Fenther – Um disco brilhante de onde se retiram dois singles. "É só uma canção" e "Quase se Fez uma Casa". Porque um único vídeo para estes dois temas?
Linda Martini– Porque não nos entendiamos em relação à escolha do single. Alguém sugeriu fazermos um único vídeo para as 2 canções em discussão e acabou assim.

"Se alguma coisa correr mal, não temos idade para prisões, só casas de correção."

Fenther – Estão a correr bem as apresentação ao vivo deste disco?
Linda Martini– Muito bem. Tivémos praticamente todas as salas esgotadas e sentimos que o público acolheu rapidamente as novas músicas. Foram concertos intensos. Deu-nos um gozo especial experimentar finalmente as novas malhas em concerto, onde sentimos que ganham uma nova vida e outra dimensão.
A julgar pelo número de concertos, reacção das pessoas e da critica... Muito bem.

Fenther – Preferem tocar em grandes festivais ou em reduzidos clubes?
Linda Martini– São concertos diferentes.
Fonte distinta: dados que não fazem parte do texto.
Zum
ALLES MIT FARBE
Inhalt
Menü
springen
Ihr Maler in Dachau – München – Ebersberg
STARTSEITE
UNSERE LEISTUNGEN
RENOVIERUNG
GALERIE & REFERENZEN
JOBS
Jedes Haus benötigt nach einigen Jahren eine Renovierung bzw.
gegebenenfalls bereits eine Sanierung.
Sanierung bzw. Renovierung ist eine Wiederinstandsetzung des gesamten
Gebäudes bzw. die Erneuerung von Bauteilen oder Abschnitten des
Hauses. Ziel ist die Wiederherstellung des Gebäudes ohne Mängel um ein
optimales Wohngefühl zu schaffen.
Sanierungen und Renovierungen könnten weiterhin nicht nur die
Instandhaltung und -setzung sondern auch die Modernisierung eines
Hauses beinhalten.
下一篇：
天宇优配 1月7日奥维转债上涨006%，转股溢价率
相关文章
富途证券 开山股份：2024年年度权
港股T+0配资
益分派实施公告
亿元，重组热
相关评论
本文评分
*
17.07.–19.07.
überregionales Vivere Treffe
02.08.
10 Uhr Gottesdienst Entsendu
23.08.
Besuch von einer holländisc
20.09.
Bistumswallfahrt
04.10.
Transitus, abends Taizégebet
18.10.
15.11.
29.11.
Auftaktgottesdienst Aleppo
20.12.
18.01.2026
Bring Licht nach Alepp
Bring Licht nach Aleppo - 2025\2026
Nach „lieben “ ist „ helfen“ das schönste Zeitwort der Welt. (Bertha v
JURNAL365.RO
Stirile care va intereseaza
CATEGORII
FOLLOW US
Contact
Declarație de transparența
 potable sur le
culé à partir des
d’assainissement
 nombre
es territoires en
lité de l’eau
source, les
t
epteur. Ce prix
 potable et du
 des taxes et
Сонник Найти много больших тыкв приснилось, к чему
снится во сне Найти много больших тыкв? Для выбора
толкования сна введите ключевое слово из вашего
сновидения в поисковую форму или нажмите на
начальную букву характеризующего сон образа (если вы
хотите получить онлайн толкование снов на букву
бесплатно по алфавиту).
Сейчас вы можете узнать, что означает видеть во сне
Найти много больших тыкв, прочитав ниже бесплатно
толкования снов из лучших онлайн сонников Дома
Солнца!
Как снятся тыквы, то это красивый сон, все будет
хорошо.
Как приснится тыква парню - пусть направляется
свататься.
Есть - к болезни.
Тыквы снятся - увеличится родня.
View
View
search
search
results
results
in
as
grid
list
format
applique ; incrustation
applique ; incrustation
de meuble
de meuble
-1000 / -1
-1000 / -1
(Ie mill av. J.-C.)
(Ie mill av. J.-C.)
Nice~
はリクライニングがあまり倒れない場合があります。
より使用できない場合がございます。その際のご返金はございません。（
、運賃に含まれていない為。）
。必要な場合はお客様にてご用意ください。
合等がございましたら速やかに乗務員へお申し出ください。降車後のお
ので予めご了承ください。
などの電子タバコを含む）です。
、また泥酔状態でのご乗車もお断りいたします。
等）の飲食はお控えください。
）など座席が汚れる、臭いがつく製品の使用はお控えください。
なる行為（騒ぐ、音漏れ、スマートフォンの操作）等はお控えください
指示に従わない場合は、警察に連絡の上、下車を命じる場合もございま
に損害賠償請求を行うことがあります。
Cada um tem a sua magia. Felizmente temos mantido o melhor dos dois mundos. Tocando tanto em grandes festivais, onde se pode chegar a novo público, como em ambientes mais intímos, como clubes ou auditórios, onde sentimos uma maior proximidade e cumplicidade com o público.

Fenther – Musica nacional? Recomendam? Que bandas?
Linda Martini– Vivemos um período muito fértil com muito boa música a surgir. Havendo tanta coisa fica difícil escolher, mas pegando no que tenho ouvido mais recentemente, chamou-me a atençao os Moon Preachers, um duo de surf rock psicadélico que nos berra aos ouvidos. Também tenho curtido as malhas punk rock dos Fugly.

Fenther – Gostam de inovar? De fazer "estragos" no normal?
Linda Martini– Não nos queremos repetir. Estamos sempre à procura das fronteiras do que somos e de que forma podemos ir além delas. Se fazemos estragos, são todos intencionais.

Fenther – E depois dos festivais de verão? O que vão preparar?
Linda Martini– Temos uns truques na manga mas não podemos estragar a magia, para já.

Fenther – Escolham dois temas deste vosso homónimo e digam a razão.
Linda Martini– “Quase se fez uma casa”, é uma das músicas mais intensas no disco e ao vivo.
“Caretano”, porque sim.

Fenther – Se estivessem no ministério da Cultura, o que fariam no imediato?
Linda Martini– Começava por decretar que os discos também são cultura e que devem ter o mesmo regime de IVA dos seus congéneres.

Fenther – Mensagem final...
Linda Martini– Paz, amor e guacamole.